Ultra and Advanced high-strength steels (UHSS/AHSS) are being used increasingly in the auto industry because they can help reduce the weight of a vehicle while making it more robust, saving fuel, and making it safer in a crash.
When making parts from sheet metal, shearing operations like blanking, piercing, and trimming are often used by metal stamping parts suppliers. In these cases, the shearing edges of the die press into the sheet material until a crack spreads between the upper and lower shearing edges.
Many things, like the cutting clearance, cutting angle, sharpness of the cutting blade, cutting speed, lubrication, material sheet parameters, tooling condition, tool wear, and strain rate, can change the shape of the sheared edge.
Let’s look at a few of these things in more depth.
Factors Affecting Sheared Edge Quality in Stamped Parts
Taking Away Clearance
When trimming, the clearance is the distance between the upper and lower shearing edges. When punching a hole, it is the distance between the round punch and the die. It is often given as a percentage of the thickness of the sheet metal. It can range from 5% to 12% of the sheet thickness for mild steel.
The amount of trimming clearance greatly affects the form and quality of the sheared edge. Finding the optimal clearance to reduce an uneven broken edge problem may require some experimentation.
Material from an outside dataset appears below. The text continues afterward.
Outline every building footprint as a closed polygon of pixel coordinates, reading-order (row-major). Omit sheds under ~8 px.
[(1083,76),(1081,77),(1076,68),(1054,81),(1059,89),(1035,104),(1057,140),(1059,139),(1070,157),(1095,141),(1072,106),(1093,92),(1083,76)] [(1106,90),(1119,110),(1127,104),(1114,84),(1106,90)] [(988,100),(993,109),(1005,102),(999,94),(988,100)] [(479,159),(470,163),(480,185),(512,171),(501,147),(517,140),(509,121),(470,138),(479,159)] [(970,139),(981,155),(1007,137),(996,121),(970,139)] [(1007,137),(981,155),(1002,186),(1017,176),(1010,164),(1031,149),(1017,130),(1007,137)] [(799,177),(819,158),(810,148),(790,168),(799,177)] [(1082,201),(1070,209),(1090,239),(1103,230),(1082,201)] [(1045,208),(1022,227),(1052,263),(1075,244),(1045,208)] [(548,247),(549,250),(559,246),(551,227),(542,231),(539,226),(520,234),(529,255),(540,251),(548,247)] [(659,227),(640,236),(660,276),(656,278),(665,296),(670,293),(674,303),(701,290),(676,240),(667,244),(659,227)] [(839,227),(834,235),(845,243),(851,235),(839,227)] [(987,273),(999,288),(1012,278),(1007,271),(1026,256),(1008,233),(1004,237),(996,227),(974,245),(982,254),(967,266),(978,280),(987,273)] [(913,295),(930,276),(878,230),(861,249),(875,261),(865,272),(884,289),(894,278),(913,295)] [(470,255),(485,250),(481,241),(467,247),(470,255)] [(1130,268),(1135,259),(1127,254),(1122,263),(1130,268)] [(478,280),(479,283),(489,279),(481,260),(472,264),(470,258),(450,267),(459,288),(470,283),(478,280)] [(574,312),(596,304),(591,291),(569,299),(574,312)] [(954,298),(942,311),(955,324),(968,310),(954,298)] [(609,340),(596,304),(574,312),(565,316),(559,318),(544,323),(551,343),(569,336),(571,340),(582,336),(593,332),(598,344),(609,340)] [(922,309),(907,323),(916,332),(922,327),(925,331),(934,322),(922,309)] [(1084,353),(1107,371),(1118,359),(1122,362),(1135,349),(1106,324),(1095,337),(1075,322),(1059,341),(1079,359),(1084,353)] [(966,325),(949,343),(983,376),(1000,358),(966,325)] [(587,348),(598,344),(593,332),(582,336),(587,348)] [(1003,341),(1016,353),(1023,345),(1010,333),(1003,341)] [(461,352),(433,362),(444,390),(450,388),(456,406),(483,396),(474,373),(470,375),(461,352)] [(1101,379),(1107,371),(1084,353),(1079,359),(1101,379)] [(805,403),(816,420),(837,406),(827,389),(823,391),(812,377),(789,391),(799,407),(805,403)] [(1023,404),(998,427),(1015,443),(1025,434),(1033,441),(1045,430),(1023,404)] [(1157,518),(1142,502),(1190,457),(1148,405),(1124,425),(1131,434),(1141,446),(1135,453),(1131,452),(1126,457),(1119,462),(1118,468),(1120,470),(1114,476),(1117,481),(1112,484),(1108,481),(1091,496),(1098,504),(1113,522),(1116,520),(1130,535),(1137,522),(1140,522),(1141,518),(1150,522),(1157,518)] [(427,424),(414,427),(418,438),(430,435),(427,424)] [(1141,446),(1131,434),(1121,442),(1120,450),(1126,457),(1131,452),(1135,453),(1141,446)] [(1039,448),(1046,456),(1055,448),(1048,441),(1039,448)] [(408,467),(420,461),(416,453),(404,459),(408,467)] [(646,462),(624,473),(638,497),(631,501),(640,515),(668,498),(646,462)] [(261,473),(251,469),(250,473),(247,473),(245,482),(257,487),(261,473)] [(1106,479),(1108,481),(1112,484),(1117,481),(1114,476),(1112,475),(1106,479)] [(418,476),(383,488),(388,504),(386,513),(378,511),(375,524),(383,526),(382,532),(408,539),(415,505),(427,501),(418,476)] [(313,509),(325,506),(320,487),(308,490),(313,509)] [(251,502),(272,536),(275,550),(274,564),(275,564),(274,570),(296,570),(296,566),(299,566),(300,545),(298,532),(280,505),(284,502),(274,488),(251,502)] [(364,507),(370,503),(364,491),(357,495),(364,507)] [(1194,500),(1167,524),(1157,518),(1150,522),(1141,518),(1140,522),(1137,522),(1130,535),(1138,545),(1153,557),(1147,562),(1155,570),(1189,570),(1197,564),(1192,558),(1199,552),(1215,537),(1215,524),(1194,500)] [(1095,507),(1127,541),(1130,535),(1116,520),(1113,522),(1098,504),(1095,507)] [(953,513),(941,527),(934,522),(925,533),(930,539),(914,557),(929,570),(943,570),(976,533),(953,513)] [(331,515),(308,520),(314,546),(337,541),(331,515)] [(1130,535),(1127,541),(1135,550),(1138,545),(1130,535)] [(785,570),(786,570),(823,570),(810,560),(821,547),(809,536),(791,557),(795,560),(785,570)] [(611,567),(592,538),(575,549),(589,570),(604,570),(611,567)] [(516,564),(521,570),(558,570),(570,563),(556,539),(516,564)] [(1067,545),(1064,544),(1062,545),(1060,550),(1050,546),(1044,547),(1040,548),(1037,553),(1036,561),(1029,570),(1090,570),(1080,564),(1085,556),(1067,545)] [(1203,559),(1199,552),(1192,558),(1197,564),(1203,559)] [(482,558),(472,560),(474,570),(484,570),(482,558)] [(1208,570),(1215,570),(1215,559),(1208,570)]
Less pressure is put on the cutting tool when the clearance is increased, which helps the tool last longer. One limiter is the quality of the sheared edge and the maximum burr height that can be used. Reducing clearance helps improve the quality of the shear edge, but it also makes the sheet material deform more in the shear zone. It also speeds up work hardening, which makes the cutting forces and loads on the die’s cutting edges bigger.
Type of Material
The type of material being sheared also affects the quality of the edge of the part. Materials with low yield strength, high ductility, and homogeneity will have better-sheared edge quality, tighter dimensional tolerances, and longer tool life. On all of these sheet materials, the burr height gets higher as the clearance and pliability get better.
Material Anisotropy
Material anisotropy can also affect the quality of the part edge of stamping parts supplied by metal stamping parts suppliers. Different trim line orientations about the rolling direction give various sheared edge features for anisotropic materials.
Tool Use
Tool wear is an essential factor that directly affects the quality of the sheared edge. Tool wear is when shearing tools break down over time because they are used repeatedly. As wear on the trimming tool gets worse, the part’s edge profile and dimensional accuracy get much worse.
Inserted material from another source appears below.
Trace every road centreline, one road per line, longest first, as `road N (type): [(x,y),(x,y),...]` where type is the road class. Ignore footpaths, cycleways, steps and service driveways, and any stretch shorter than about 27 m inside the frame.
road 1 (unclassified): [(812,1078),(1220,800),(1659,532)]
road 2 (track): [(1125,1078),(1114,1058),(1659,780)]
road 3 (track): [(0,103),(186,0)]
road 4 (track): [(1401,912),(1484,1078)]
When AHSS/UHSS is trimmed, there is a lot of contact pressure and friction between the tools and the blank sheet. This causes galling, chipping, and abrasive and adhesive wear on the tools. In addition, the microstructure of UHSS/AHSS has a hard martensitic phase, which can accelerate tool wear.
Conclusion
In stamping operations, burr height is usually a meaningful way to judge the quality of a part supplied by a metal stamping parts supplier. The burr height indicates when the tool should be reground to restore a crisp die-and-punch radius. This means that the trimming die wear can be inspected offline by observing the profile of the cut edges. When die maintenance is needed, the burnished area and burr height can be used to tell.